La gratuité des transports : un sujet qui cristallise les tensions
La question de la gratuité des tramways pour les habitants de la Métropole a suscité des positions contrastées parmi les candidats. Le maire sortant Michaël Delafosse défend fermement la mesure qu'il a mise en place lors de son premier mandat. Plusieurs candidats comme Thierry Tsagalos, France Jamet, Philippe Saurel ou Nathalie Oziol se sont prononcés pour le maintien de cette gratuité, avec Thierry Tsagalos déclarant qu'"il ne faut pas y toucher".
Le candidat écologiste Jean-Louis Roumégas propose même d'aller plus loin en étendant la gratuité "à ceux qui viennent de l'extérieur de la Métropole s'ils abandonnent leur voiture". À l'inverse, Isabelle Perrein estime que cette gratuité généralisée est "intenable sans augmentation d'impôts ou baisse de la qualité de service". La candidate plaide plutôt pour un maintien de l'accès gratuit pour les plus jeunes, les étudiants et les seniors, complété par l'application d'un tarif social pour les autres usagers.
Le contournement ouest : un projet qui divise la classe politique
Autre sujet clivant, le projet de Contournement Ouest de Montpellier (COM) prévu pour 2030. France Jamet estime que ce projet est "attendu depuis déjà trop longtemps". Isabelle Perrein et Philippe Saurel y sont également favorables, mais insistent sur la nécessité qu'il prenne "la forme d'un boulevard urbain, pas d'une autoroute".
En revanche, Jean-Louis Roumégas a dénoncé "une hérésie, un couloir routier qui n'éradiquera pas les bouchons". Une vision partagée par la candidate LFI Nathalie Oziol qui critique vivement le projet : "Cette autoroute à dix voies aura un impact terrible sur l'environnement et la qualité de l'air, et pas seulement pour les riverains. C'est un projet vieux de 40 ans, comment croire qu'il est encore adapté à notre époque."

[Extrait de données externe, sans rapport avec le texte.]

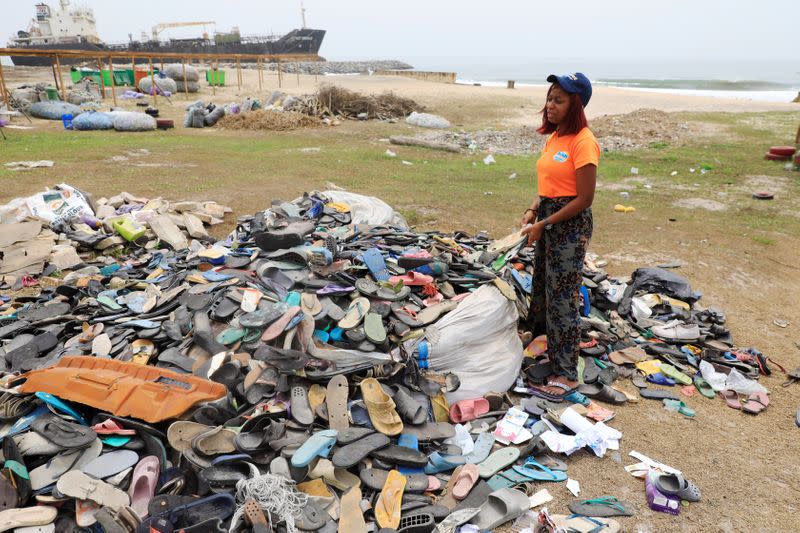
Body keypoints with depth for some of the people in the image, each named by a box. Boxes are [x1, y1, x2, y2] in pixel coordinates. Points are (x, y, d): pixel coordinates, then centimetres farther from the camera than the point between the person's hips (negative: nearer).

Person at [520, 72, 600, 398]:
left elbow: (584, 198, -18)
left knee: (562, 298, -4)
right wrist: (534, 210, 0)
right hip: (547, 219, 9)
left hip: (570, 225, -9)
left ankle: (566, 375, 6)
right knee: (541, 288, 21)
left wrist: (544, 224, -17)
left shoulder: (583, 142, -17)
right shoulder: (554, 136, 10)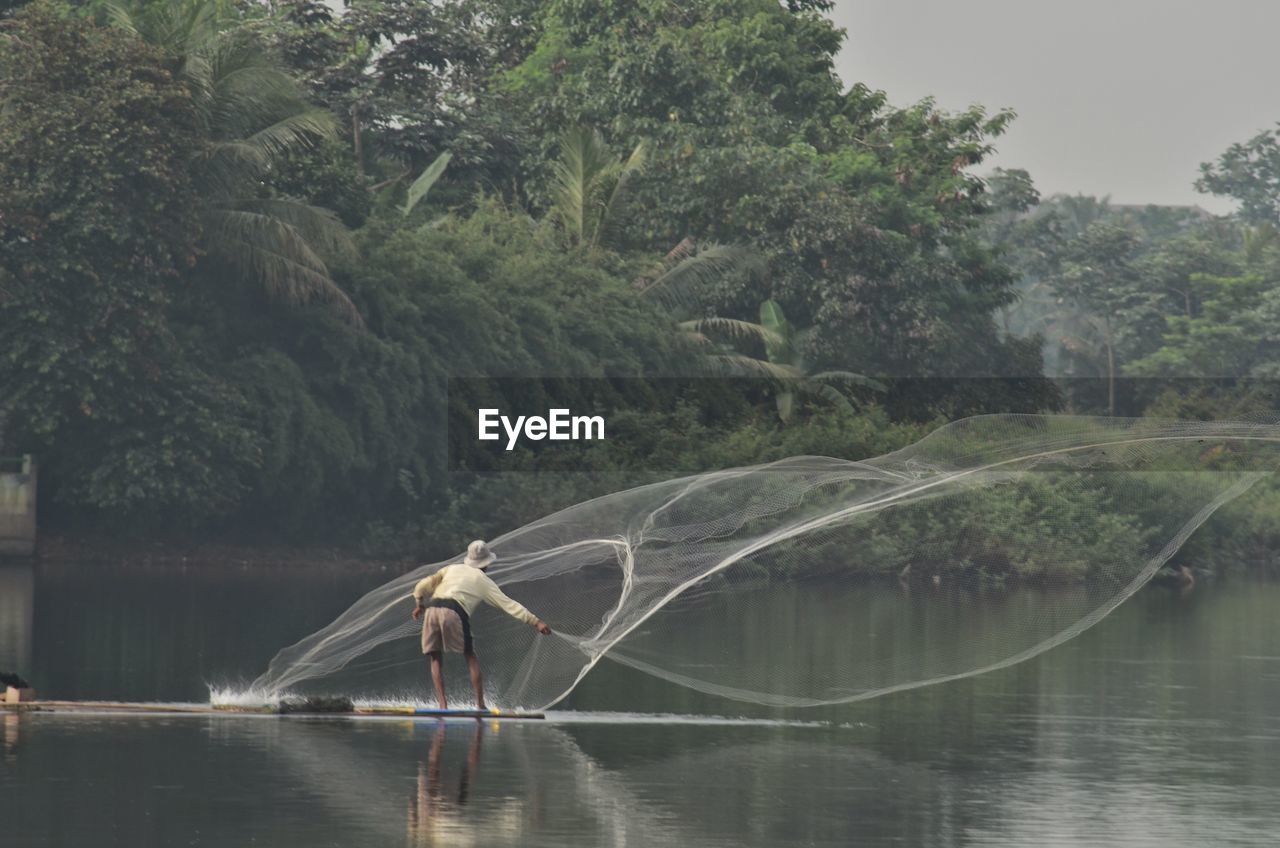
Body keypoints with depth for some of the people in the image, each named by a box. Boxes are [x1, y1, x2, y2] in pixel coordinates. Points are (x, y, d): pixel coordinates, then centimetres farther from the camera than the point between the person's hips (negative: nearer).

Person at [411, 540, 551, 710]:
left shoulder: (452, 568, 28)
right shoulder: (483, 581, 18)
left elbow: (421, 587, 25)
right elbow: (508, 604, 13)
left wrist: (419, 605, 44)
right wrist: (536, 622, 12)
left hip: (432, 609, 3)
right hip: (453, 613, -3)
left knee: (436, 658, 14)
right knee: (470, 656, 12)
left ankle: (442, 704, 0)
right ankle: (480, 704, 6)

La place de la voiture en ville : des visions radicalement opposées
Les échanges ont également porté sur l'équilibre à trouver entre voitures, vélos et piétons dans l'espace urbain. Le maire sortant Michaël Delafosse, qui défend quatre futures lignes de tram bus, a été largement critiqué sur son plan de circulation, notamment concernant la fermeture des boulevards périphériques.

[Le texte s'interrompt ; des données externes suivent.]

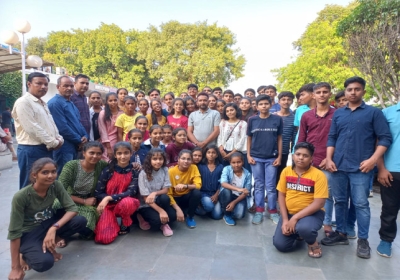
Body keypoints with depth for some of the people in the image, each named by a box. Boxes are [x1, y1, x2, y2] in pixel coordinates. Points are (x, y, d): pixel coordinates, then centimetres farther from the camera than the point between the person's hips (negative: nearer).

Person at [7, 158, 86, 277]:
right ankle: (26, 254, 1)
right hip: (28, 233, -5)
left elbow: (72, 208, -14)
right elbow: (14, 232, -21)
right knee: (45, 262, -32)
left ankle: (49, 245, -1)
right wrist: (15, 267, -18)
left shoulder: (56, 186, -15)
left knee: (80, 221, -22)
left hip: (48, 223, 5)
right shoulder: (21, 196, -26)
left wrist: (54, 228, -30)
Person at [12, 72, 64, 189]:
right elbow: (33, 128, -18)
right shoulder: (23, 102, -11)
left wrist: (59, 139, -1)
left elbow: (51, 124, 18)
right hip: (31, 151, -9)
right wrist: (54, 143, -13)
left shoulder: (43, 103, 17)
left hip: (47, 149, 9)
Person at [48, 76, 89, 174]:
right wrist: (79, 140, -12)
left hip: (76, 147, 9)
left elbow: (78, 122, 20)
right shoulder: (55, 103, -12)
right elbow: (62, 127, -20)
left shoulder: (71, 103, 17)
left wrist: (85, 136, 0)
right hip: (65, 148, -9)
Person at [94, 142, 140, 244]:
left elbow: (131, 192, -18)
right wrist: (105, 200, -21)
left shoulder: (134, 172, -8)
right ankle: (114, 223, 13)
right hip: (108, 206, 0)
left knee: (127, 202, -38)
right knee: (103, 238, -22)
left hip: (125, 205, 0)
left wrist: (109, 198, -27)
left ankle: (125, 224, -4)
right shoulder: (107, 170, -7)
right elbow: (98, 193, -5)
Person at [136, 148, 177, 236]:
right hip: (146, 205, -3)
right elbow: (146, 198, -19)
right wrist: (161, 211, -29)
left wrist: (154, 193, -28)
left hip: (158, 201, 3)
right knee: (157, 220, -30)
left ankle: (163, 223, 1)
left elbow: (165, 190, -5)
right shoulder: (143, 173, -17)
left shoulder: (165, 170, -6)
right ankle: (144, 218, 2)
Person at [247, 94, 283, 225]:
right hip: (256, 157, 1)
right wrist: (248, 155, 0)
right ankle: (259, 211, 19)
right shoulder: (252, 120, 1)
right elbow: (249, 138, 6)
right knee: (258, 185, 9)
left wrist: (279, 156, -1)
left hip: (271, 158, -1)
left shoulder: (277, 119, 0)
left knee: (270, 186, 6)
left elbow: (279, 139, 3)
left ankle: (273, 211, 20)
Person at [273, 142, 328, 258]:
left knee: (304, 228, -37)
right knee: (280, 245, -9)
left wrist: (295, 218, -22)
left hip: (312, 213, -4)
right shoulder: (286, 171, -2)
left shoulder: (318, 175, -14)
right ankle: (297, 232, 23)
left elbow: (319, 203, -18)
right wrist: (285, 220, -9)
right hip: (289, 213, 4)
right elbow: (281, 195, 1)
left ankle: (313, 243, 0)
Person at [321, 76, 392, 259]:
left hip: (360, 168, -3)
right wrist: (329, 159, 1)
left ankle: (363, 240, 16)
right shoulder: (338, 113, 12)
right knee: (340, 201, 11)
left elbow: (385, 138, -2)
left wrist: (373, 159, -13)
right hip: (338, 166, 4)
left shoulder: (374, 112, 2)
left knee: (361, 204, 1)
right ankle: (341, 234, 24)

Philippe Saurel a estimé qu'"il ne fallait pas se priver de l'avenue Albert-Dubout avant d'avoir fait le COM". Isabelle Perrein propose quant à elle de "recréer l'anneau routier en périphérie directe du centre-ville, avec sept parkings silos à portée de tram de l'Écusson".
Les deux candidats d'extrême-droite, Thierry Tsagalos et France Jamet, ont adopté des positions encore plus tranchées. Le premier a dénoncé "une idéologie de la mobilité unique", tandis que la seconde a critiqué "une ville pensée contre la voiture, en violation du droit à la mobilité".
Ce débat a ainsi révélé les profondes divergences entre les candidats sur des questions cruciales pour l'avenir de Montpellier, montrant que les choix en matière de mobilités urbaines constitueront un enjeu majeur de la campagne municipale de 2026.